# WHAT YOU WILL DO
Using the data beneath this instruction, retype only the lines from the one that contains "the leafy tree at (x=503, y=38), 77.38" down to the one that contains "plastic bag on ground, 2.23", both included, exactly as they appear.

# DATA PROVIDED

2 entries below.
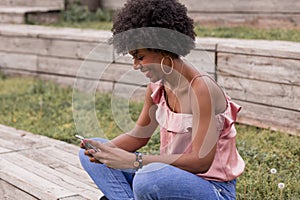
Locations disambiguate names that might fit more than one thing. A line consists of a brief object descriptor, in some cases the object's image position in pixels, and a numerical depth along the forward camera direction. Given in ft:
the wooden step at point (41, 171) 10.02
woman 7.42
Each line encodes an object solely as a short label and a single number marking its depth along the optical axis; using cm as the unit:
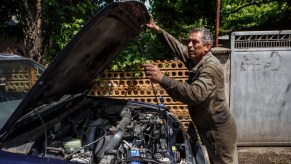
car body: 167
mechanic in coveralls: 200
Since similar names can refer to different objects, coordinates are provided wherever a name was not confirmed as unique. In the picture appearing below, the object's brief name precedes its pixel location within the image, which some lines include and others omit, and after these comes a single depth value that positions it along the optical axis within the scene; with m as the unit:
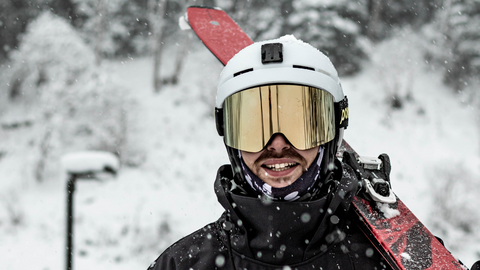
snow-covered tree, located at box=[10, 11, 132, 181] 10.92
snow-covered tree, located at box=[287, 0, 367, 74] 16.47
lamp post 2.69
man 1.72
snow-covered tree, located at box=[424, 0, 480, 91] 15.74
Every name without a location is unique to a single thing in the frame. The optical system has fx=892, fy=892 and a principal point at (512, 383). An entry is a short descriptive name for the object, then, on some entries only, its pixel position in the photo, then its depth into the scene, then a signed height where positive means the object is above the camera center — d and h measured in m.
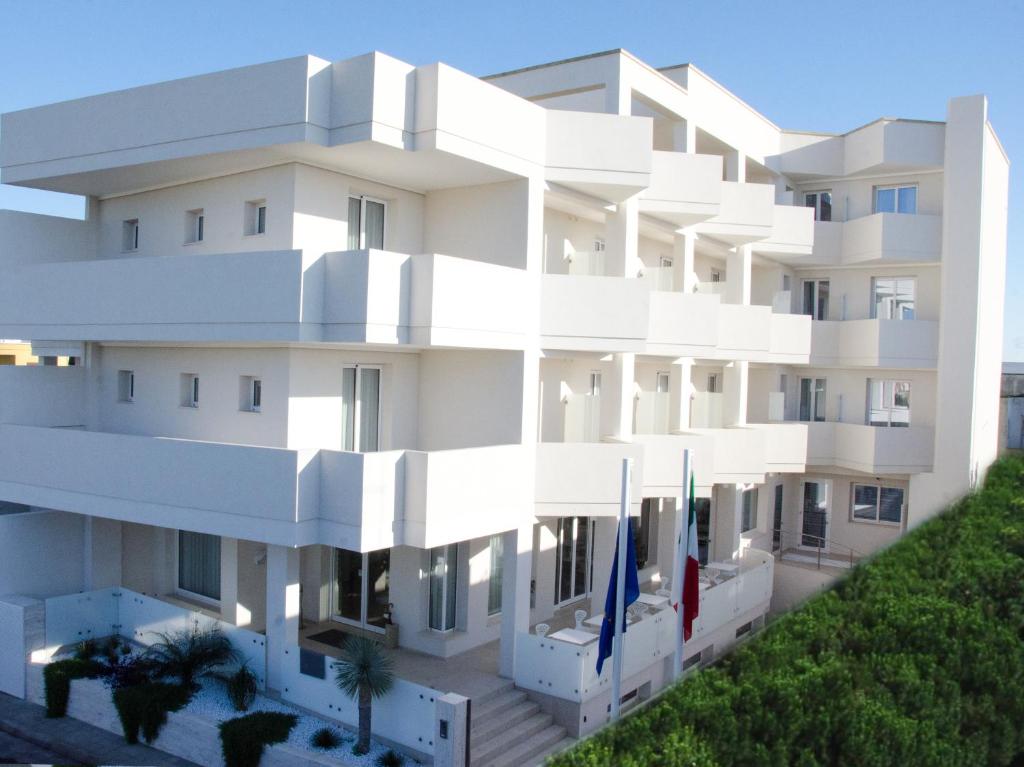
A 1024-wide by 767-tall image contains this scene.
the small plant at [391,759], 12.73 -5.84
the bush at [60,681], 15.38 -5.83
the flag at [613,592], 13.63 -3.58
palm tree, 12.96 -4.75
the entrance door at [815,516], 28.25 -4.82
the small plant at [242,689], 14.18 -5.46
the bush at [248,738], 13.20 -5.77
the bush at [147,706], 14.17 -5.75
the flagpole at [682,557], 13.30 -3.05
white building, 14.09 -0.08
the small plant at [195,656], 14.98 -5.20
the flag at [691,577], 13.67 -3.30
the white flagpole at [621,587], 13.13 -3.45
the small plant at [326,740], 13.21 -5.79
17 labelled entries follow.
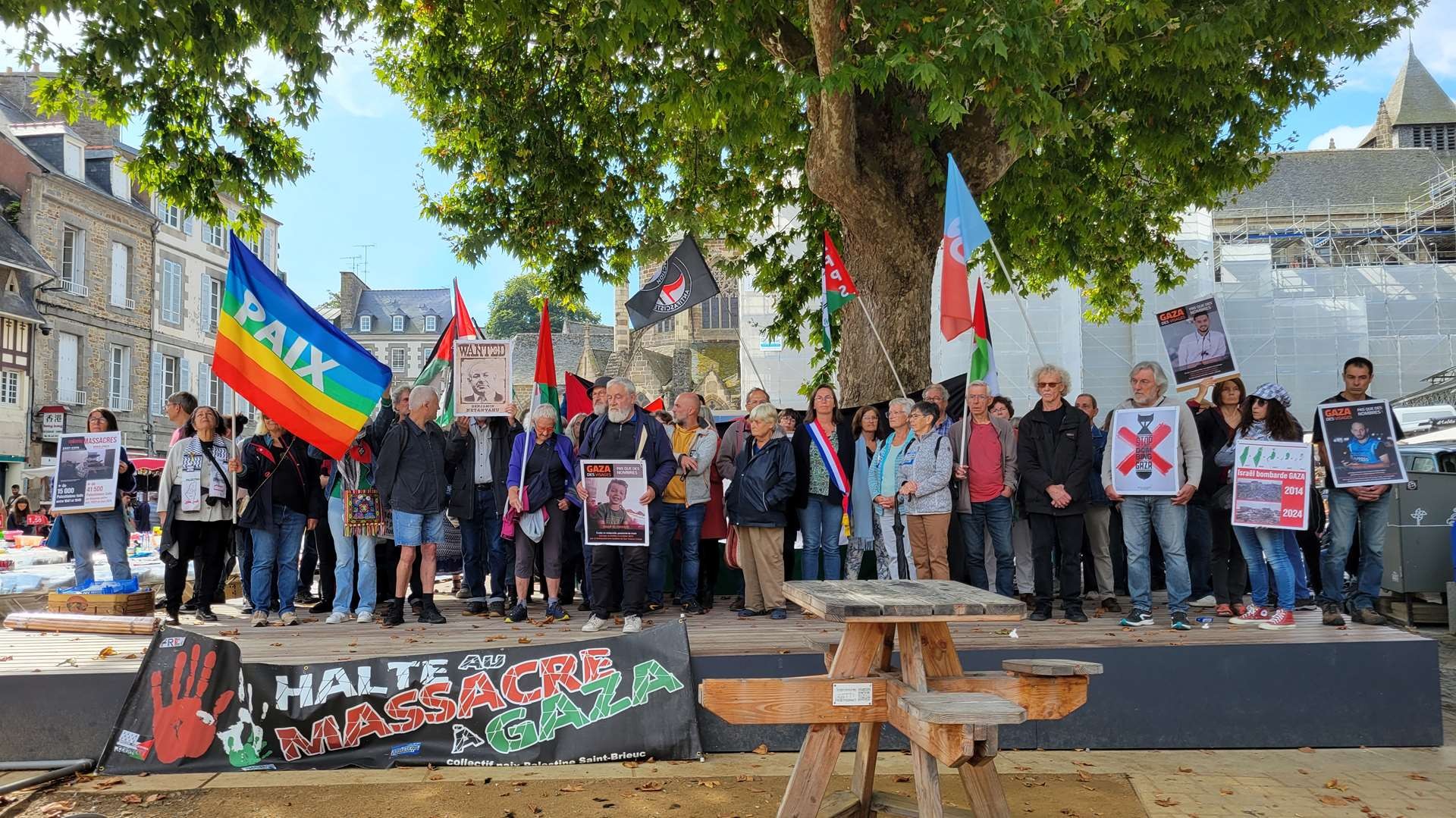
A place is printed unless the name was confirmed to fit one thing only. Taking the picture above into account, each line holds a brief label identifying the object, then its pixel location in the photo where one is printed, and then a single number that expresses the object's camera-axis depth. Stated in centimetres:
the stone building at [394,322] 7606
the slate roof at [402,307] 7769
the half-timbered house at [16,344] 3006
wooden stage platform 654
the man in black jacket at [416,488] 847
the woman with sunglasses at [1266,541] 754
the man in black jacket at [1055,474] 799
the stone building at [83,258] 3194
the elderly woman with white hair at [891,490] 832
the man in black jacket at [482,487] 908
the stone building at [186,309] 3881
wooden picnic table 430
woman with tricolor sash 867
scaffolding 4162
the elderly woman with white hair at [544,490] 866
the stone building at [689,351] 5256
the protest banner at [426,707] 629
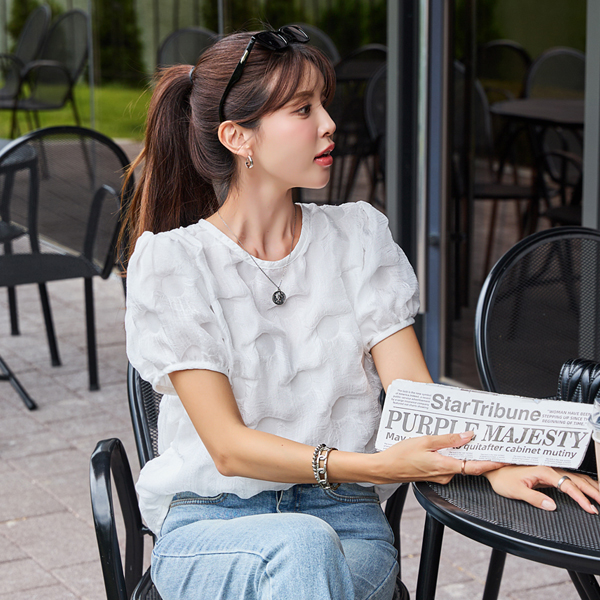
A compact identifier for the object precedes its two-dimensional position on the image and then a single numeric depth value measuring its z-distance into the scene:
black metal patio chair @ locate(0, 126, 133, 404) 3.69
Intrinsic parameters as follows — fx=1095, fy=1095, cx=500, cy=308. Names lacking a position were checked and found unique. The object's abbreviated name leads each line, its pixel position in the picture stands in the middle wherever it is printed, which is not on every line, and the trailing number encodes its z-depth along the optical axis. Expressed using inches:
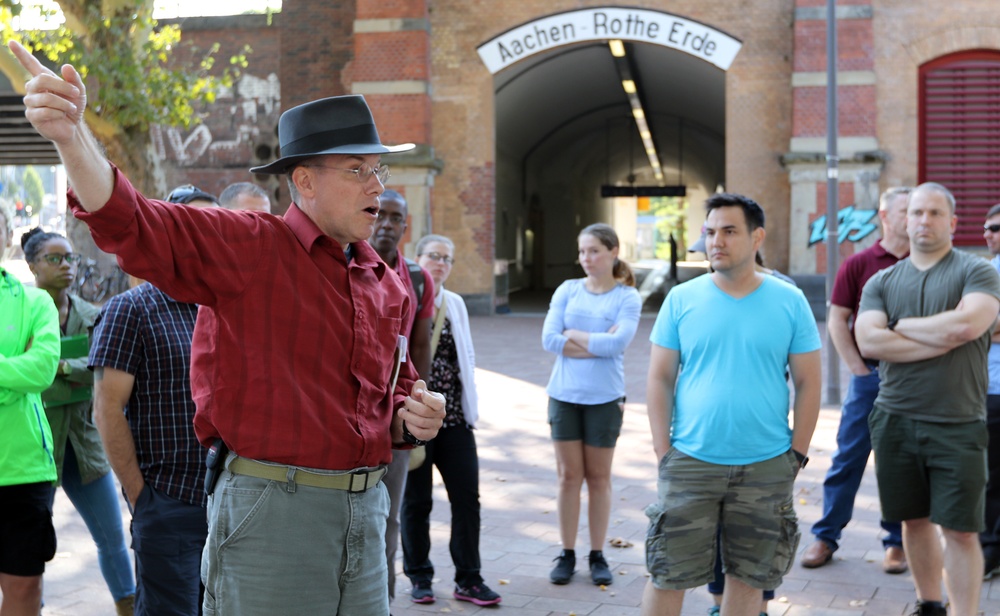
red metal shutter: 821.2
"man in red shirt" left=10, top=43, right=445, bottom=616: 109.4
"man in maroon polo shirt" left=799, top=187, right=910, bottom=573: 243.0
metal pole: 506.3
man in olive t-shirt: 193.0
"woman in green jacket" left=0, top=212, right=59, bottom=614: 164.4
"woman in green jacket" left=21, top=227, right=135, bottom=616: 201.5
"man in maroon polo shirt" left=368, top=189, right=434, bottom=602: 204.5
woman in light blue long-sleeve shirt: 240.8
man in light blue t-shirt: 170.4
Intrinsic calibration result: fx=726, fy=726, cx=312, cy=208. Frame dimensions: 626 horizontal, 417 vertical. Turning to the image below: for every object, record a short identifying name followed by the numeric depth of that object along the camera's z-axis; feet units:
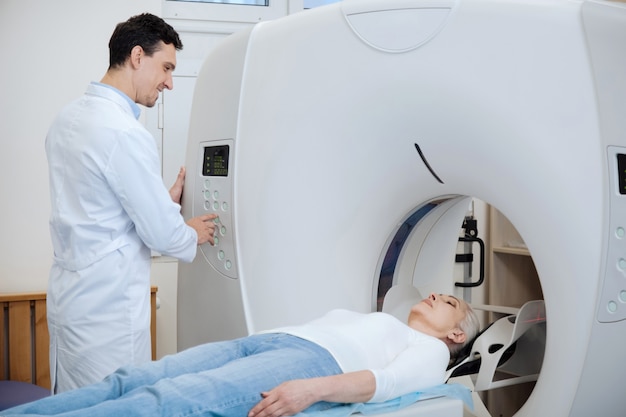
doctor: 5.89
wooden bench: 8.83
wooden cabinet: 8.52
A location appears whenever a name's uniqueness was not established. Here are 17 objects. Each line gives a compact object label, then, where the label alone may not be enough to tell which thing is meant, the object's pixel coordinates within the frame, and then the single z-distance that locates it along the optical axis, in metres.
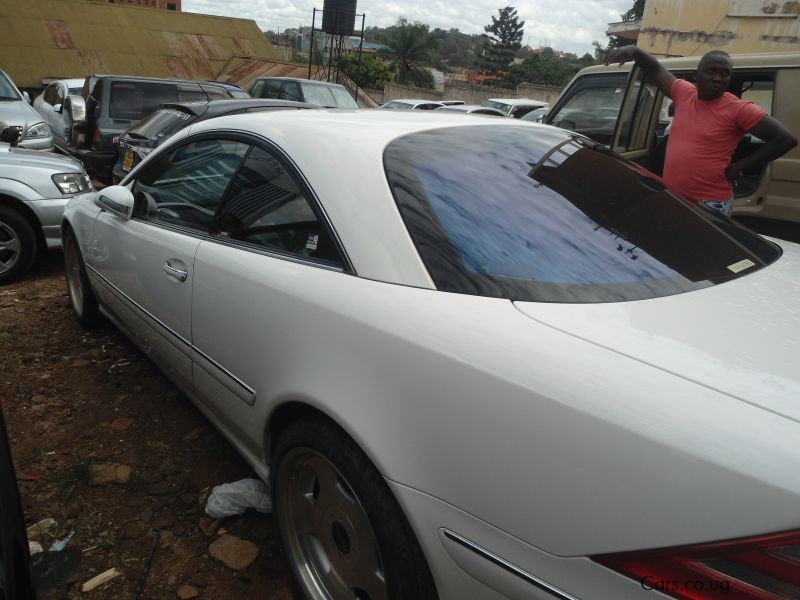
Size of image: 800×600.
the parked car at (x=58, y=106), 9.24
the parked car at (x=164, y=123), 5.99
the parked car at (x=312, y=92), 11.19
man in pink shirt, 3.08
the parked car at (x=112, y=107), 7.45
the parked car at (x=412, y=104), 17.72
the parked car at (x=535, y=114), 13.45
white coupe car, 1.00
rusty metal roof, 15.48
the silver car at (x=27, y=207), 4.62
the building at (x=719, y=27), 13.34
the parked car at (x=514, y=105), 15.15
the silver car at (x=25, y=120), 7.53
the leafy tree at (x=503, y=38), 77.38
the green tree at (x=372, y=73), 39.41
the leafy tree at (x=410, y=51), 51.87
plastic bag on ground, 2.23
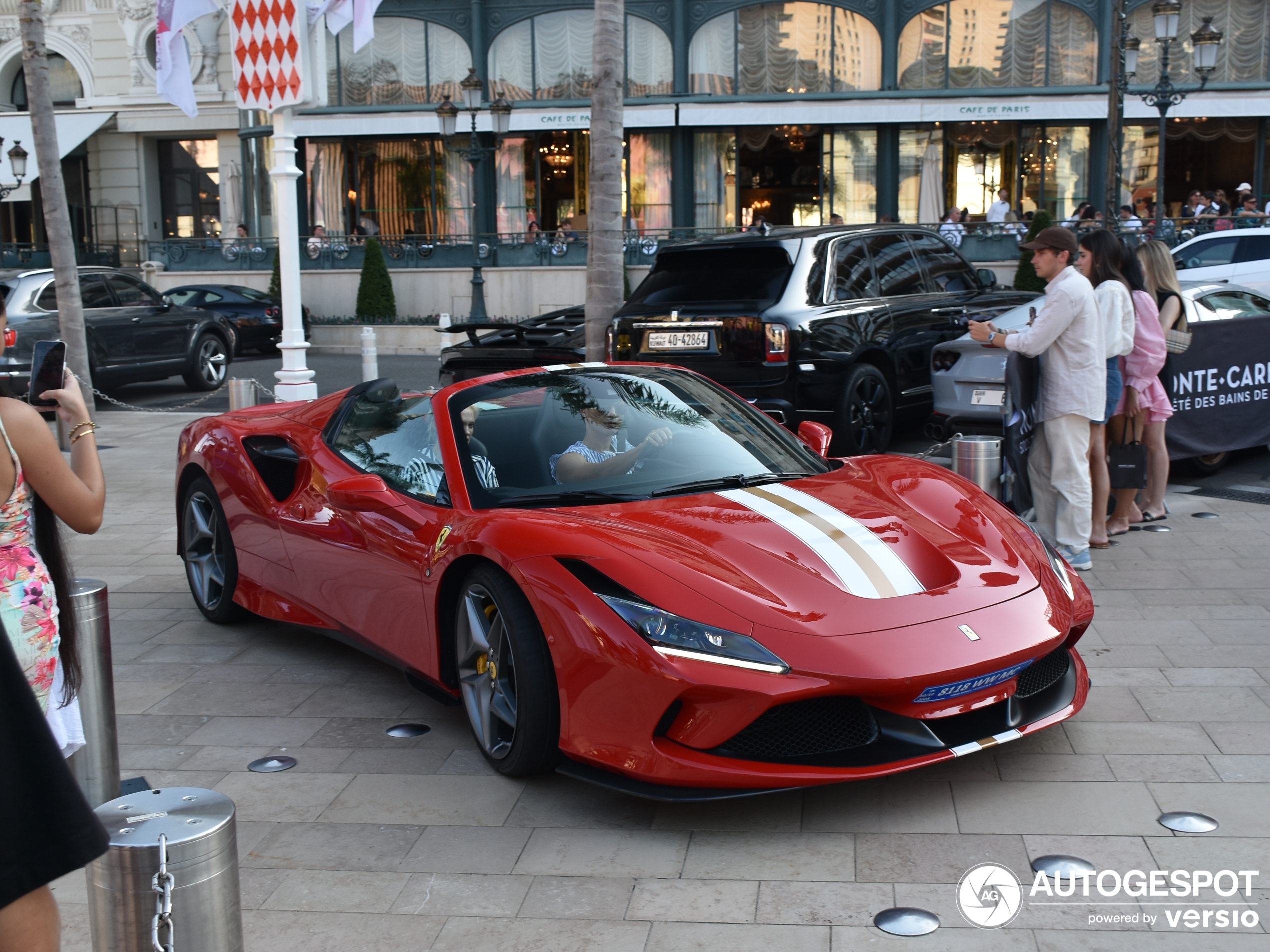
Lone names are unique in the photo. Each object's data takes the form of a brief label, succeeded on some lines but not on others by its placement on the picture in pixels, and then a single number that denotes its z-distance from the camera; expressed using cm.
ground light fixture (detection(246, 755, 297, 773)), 449
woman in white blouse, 685
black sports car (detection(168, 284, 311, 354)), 2358
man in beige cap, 645
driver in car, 479
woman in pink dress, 734
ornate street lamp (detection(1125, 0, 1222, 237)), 1894
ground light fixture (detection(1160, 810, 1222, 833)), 370
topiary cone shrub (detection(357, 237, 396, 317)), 2548
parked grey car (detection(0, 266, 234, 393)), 1531
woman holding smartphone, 282
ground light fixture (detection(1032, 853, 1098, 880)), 346
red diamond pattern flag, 1268
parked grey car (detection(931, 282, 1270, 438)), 948
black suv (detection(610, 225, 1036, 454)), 941
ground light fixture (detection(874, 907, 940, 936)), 320
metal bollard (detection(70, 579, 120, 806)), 403
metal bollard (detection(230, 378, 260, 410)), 1087
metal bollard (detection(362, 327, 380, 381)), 1326
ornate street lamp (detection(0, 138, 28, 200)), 2517
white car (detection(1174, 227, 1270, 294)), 1570
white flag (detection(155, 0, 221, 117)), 1338
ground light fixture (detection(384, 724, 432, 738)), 481
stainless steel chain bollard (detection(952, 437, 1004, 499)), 716
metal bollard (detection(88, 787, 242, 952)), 243
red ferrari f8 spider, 367
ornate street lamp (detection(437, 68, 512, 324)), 2364
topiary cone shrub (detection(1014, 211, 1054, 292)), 2211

# EXERCISE SOLUTION
the leafy tree at (x=503, y=38), 77.38
the green tree at (x=372, y=73), 39.41
the leafy tree at (x=410, y=51), 51.87
plastic bag on ground, 2.23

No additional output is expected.